MIPI in Next Generation of AI IoT Devices at the Edge

About the Authors:

Ashraf Takla

Founder & CEO, Mixel, Inc.

The history of data processing begins in the 1960’s with centralized on-site mainframes that later evolved into distributed client servers. In the beginning of this century, centralized cloud computing became attractive and began to gain momentum becoming one of the most popular computing tools today. In recent years however, we have seen an increase in the demand for processing at the edge or closer to the source of the data once again. We have gone, “Back to the future!”

Figure 1: History of Centralized and Cloud Computing

One of the original benefits of processing in the cloud in was simply to expand beyond the limited capacity of on-site processing. With advancements in AI, more and more decisions can be made at the edge. It is now clear that edge and cloud processing are complementary technologies; they are both essential to achieve optimal system performance. Designers of connected systems must ask, what is the most efficient system partitioning between the cloud and edge?

Benefits of Cloud vs. Edge computing

To understand the best way to partition a system, we must first understand the benefits of each. For edge computing, the biggest benefit is low latency. Edge really shines when decision must be made in real-time or near real time. This ability to make decisions in real-time provide other ancillary benefits. With AI, devices can improve power efficiency by reducing false notifications. Processing at the edge also reduces the chance for a security breach due to transmission of raw data to be processed somewhere else. Where connection costs are high or when a connection is limited, processing at the edge may be the only feasible or practical option.

When it comes to the benefits of cloud computing, it really comes down to performance. Cloud processing offers massive computing capability that can’t be replicated at the edge. This is essential for complex machine learning and modeling. Cloud also offers large storage capacity and provides the ability to scale both storage and computing resources, at an incremental cost. Cloud can provide high security once the data is in the data center. Also, it’s generally easier to maintain cloud servers given its centralization.

Examples of System Designs

Now that we examined the tradeoffs, we can look at some examples of a system designs where both cloud and edge processing can be used.

A smart home security system is a notable example, as there is natural segmentation for data processing. Some tasks, such as facial recognition, voice recognition, motion detection while ignoring false alerts, the ability to detect relevant audio inputs such as user commands, glass breaking, or alarms, are best done at the edge. Cloud can still be used for long term retention and machine learning.

Another example is wearable smart devices. Wearables would utilize edge processing to monitor the environment and identify relevant objects, people, and sounds through small built-in sensors. The wearable would also connect to the cloud and internet via a mobile device giving it access to a huge database that can include contacts, images, global maps, and encyclopedias.

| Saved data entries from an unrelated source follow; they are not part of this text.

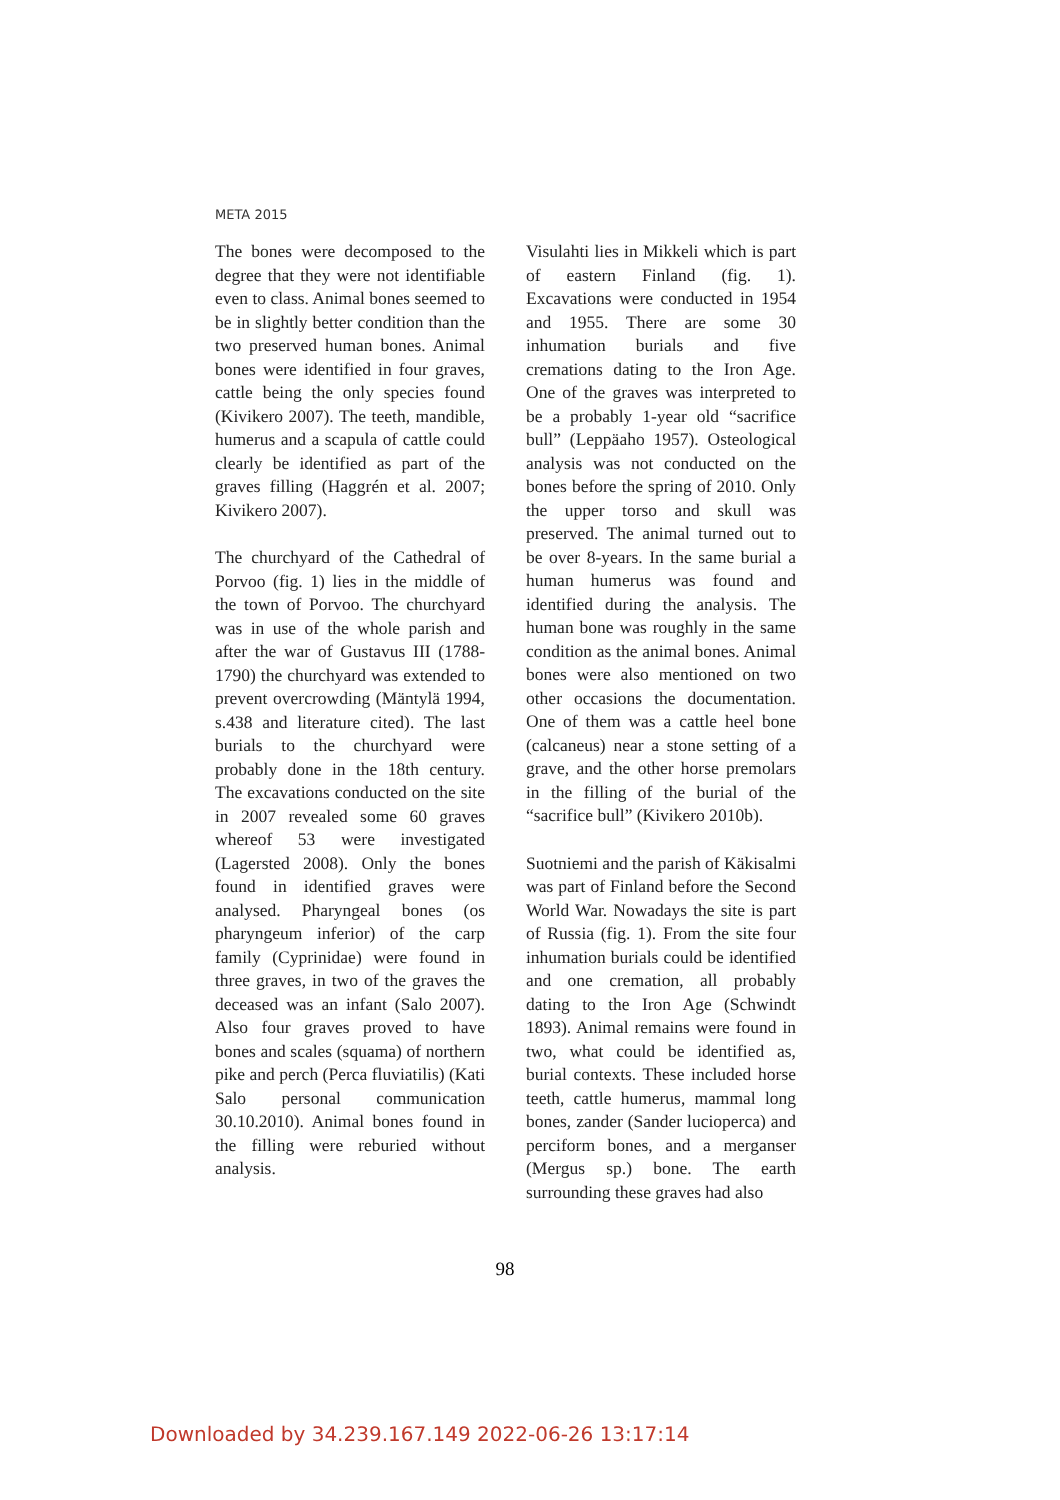META 2015
The bones were decomposed to the degree that they were not identifiable even to class. Animal bones seemed to be in slightly better condition than the two preserved human bones. Animal bones were identified in four graves, cattle being the only species found (Kivikero 2007). The teeth, mandible, humerus and a scapula of cattle could clearly be identified as part of the graves filling (Haggrén et al. 2007; Kivikero 2007).
The churchyard of the Cathedral of Porvoo (fig. 1) lies in the middle of the town of Porvoo. The churchyard was in use of the whole parish and after the war of Gustavus III (1788-1790) the churchyard was extended to prevent overcrowding (Mäntylä 1994, s.438 and literature cited). The last burials to the churchyard were probably done in the 18th century. The excavations conducted on the site in 2007 revealed some 60 graves whereof 53 were investigated (Lagersted 2008). Only the bones found in identified graves were analysed. Pharyngeal bones (os pharyngeum inferior) of the carp family (Cyprinidae) were found in three graves, in two of the graves the deceased was an infant (Salo 2007). Also four graves proved to have bones and scales (squama) of northern pike and perch (Perca fluviatilis) (Kati Salo personal communication 30.10.2010). Animal bones found in the filling were reburied without analysis.
Visulahti lies in Mikkeli which is part of eastern Finland (fig. 1). Excavations were conducted in 1954 and 1955. There are some 30 inhumation burials and five cremations dating to the Iron Age. One of the graves was interpreted to be a probably 1-year old “sacrifice bull” (Leppäaho 1957). Osteological analysis was not conducted on the bones before the spring of 2010. Only the upper torso and skull was preserved. The animal turned out to be over 8-years. In the same burial a human humerus was found and identified during the analysis. The human bone was roughly in the same condition as the animal bones. Animal bones were also mentioned on two other occasions the documentation. One of them was a cattle heel bone (calcaneus) near a stone setting of a grave, and the other horse premolars in the filling of the burial of the “sacrifice bull” (Kivikero 2010b).
Suotniemi and the parish of Käkisalmi was part of Finland before the Second World War. Nowadays the site is part of Russia (fig. 1). From the site four inhumation burials could be identified and one cremation, all probably dating to the Iron Age (Schwindt 1893). Animal remains were found in two, what could be identified as, burial contexts. These included horse teeth, cattle humerus, mammal long bones, zander (Sander lucioperca) and perciform bones, and a merganser (Mergus sp.) bone. The earth surrounding these graves had also
98
Downloaded by 34.239.167.149 2022-06-26 13:17:14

Both above examples similarly benefit from both cloud and edge computing. The cloud is used for anonymized data aggregation and optimization and long-term storage. With better local decision making by the device, you can improve battery life, reduce bandwidth requirements, and improve security. Both system examples, like many IoT devices, would need to collect and integrate data across multiple devices such as sensors, cameras, displays, and microphones. To process all this data in real-time at the edge you need a processor that is capable of processing multiple sensory inputs supporting AI and machine learning at exceptionally low power. Perceive^® has done just that with its Ergo^® AI processor, which is designed for IoT and edge devices.

Perceive^® Ergo^® AI Processor

The Perceive Ergo chip is an inference processor designed specifically to meet the needs of power-constrained IoT and edge devices. It can deliver 4 sustained GPU-equivalent floating-point TOPS at 55 TOPS/W. With this type of power, the Ergo processor can process large neural networks using as little as 20 mW and supports a variety of advanced neural networks, all with local processing. The Perceive Ergo chip enables machine learning applications such as video object detection, audio event detection, speech recognition, video segmentation, pose analysis, and other features that create better user experiences. Some of the applications Perceive customers target using the Ergo processor include the smart home security systems and wearable device examples mentioned earlier, as well as video conferencing and portable computing.

When system designers are looking for an edge processor, it is important that the processor is compatible with the other components of the system. Edge processing demands an interface between the array of cameras, speakers, microphones, and other sensors in the system and the edge processor. This means Perceive needed a set of interface specifications that are compatible with the other components of the system and fit seamlessly into their customers’ design.

Figure 4: Ergo within a system. Image ©Perceive. Used with permission. All rights reserved.

To understand how the Ergo can be integrated into an edge device, let’s take a look at the block diagram.

Figure 5: Ergo processor block diagram. Image ©Perceive. Used with permission. All rights reserved.

The built-in Imaging Interface section includes 2 MIPI^® CSI-2 and 2 CPI inputs and one MIPI CSI-2 output. This support two simultaneous image processing pipelines: one high-performance 4K using two instances of MIPI D-PHY^SM CSI-2^® RX, and one standard HD, using one instance. Also included is the ability to tunnel video out via the MIPI D-PHY CSI-2 TX, which is useful in many applications, such as security, where an alert can be accompanied by the corresponding audio and video. Underneath this sub-block is the audio interface, which support both mic inputs and a speaker output.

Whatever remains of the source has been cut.